TJ: W porównaniu z liczbą operacji przeprowadzanych samodzielnie, było ich bardzo niewiele. Stasi i MSW przeprowadzały co dwa lata przeciwko wywiadom państw NATO trzy do pięciu wspólnych projektów. Tymczasem kontrwywiad NRD samodzielnie wobec RFN inicjował 250 operacji rocznie. To pokazuje, że współpraca nie była zbyt rozbudowana. Powodem były negatywne doświadczenia.
Zanim zawarto umowę o współpracy służb NRD i PRL w 1974 roku, Niemcy zwrócili się o pomoc do Polski, aby wyszukiwać wśród mniejszości niemieckiej osoby, które nadawałyby się na potencjalnych agentów i które mogłyby zostać przerzucone na Zachód, by pracować na rzecz bloku wschodniego. Kiedy przyjrzeć się, kogo PRL polecał dalej, to można śmiało powiedzieć, że nie byli to najlepsi, lecz raczej ci, których uważano w MSW za niepewnych i których chciano się pozbyć.

Zbiory akt bezpieki w IPNZdjęcie: AP

DW: Mówił Pan również o operacjach wręcz przeciwko sobie. Na jakim polu konkurowano?

TJ: W latach 80-tych miała miejsce operacja "Chmura", której celem było podsłuchiwanie ambasady amerykańskiej w Warszawie. Kryptonim był opatrzony cyferką "2" lub "3". Bez tego dodatku za operacją kryło się coś innego, a mianowicie podsłuchiwanie i włamywanie się przez stronę wschodnioniemiecką do polskich rządowych radiolinii. Oficjalnie obie strony deklarowały podsłuchiwanie ambasady. W praktyce Niemcy zatrzymywali najważniejsze informacje dla siebie, a dopiero po ich opracowaniu udzielali przefiltrowanych informacji Polakom. Strona polska także nie wykładała przed NRD wszystkich kart, lecz zatrzymywała informacje dla siebie.

RR: A kto wiedział o sobie więcej? Czy to Polska bardziej korzystała na NRD, czy odwrotnie?

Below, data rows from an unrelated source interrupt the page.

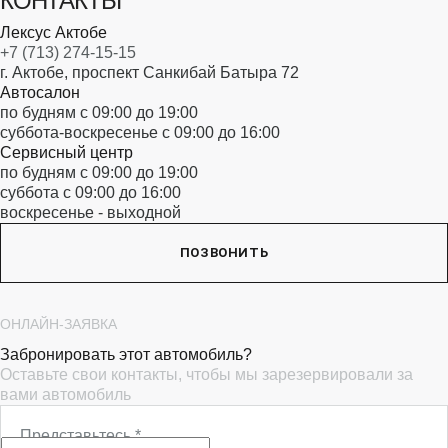
КОНТАКТЫ
Лексус Актобе
+7 (713) 274-15-15
г. Актобе, проспект Санкибай Батыра 72
Автосалон
по будням с 09:00 до 19:00
суббота-воскресенье с 09:00 до 16:00
Сервисный центр
по будням с 09:00 до 19:00
суббота с 09:00 до 16:00
воскресенье - выходной
ПОЗВОНИТЬ
ОНЛАЙН-ЗАЯВКА
Забронировать этот автомобиль?
Оставьте свои контакты, чтобы мы зарезервировали за
вами автомобиль
Представьтесь
*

TJ: Z pewnością Niemcy gromadzili więcej informacji, ale często nie potrafili ich analitycznie przerobić. Od połowy lat 80-tych było wiadomo, że w Polsce dokonywać się będzie transformacja ustrojowa, czego nie chciano jednak przyjąć do wiadomości. Większość informacji NRD przekazywała dalej do Moskwy. Polski wywiad ograniczał się natomiast do wąskich zagadnień, które wydawały się ważne. Chciano np. wiedzieć, na ile możliwe było zjednoczenie Niemiec. Uznawano, że NRD jest buforem, który ma do tego nie dopuścić, więc np. każdy sygnał o nieoficjalnych rozmowach niemiecko-niemieckich był dzwonkiem alarmowym w Warszawie.

DW: A dlaczego właściwie ze sobą konkurowano?

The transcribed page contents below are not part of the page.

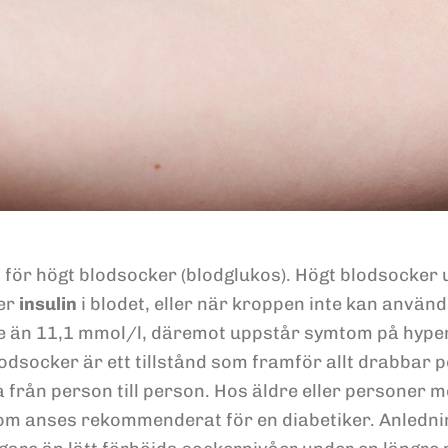
för högt blodsocker (blodglukos). Högt blodsocker 
ter
insulin
i blodet, eller när kroppen inte kan använda
e än 11,1 mmol/l, däremot uppstår symtom på hyper
odsocker är ett tillstånd som framför allt drabbar
 från person till person. Hos äldre eller personer
om anses rekommenderat för en diabetiker. Anledning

TJ: Przede wszystkim z powodu sprzecznych interesów. Po pierwsze, do 1989 był konflikt graniczny między obydwoma krajami w Zatoce Pomorskiej, a więc chodziło o sprawę bezpośredniej suwerenności terytorium i przesunięcia granicy. Po drugie, obydwa państwa potrzebowały wsparcia politycznego i finansowego z RFN i konkurowały o to wsparcie. Poza tym walczyły też o pierwszą pozycję po ZSRR w Układzie Warszawskim. Było wiele, o co można było między sobą konkurować.

Rozmawiała Róża Romaniec

[No title]

This browser does not support the audio element.

*Tytus Jaskułowski (ur. 1978) jest politologiem i pracownikiem Instytutu Badań nad Totalitaryzmem im. Hanny Arendt w na Uniwersytecie w Dreźnie. Pochodzi z Gdańska. Jest autorem publikacji nt. stosunków NRD i PRL.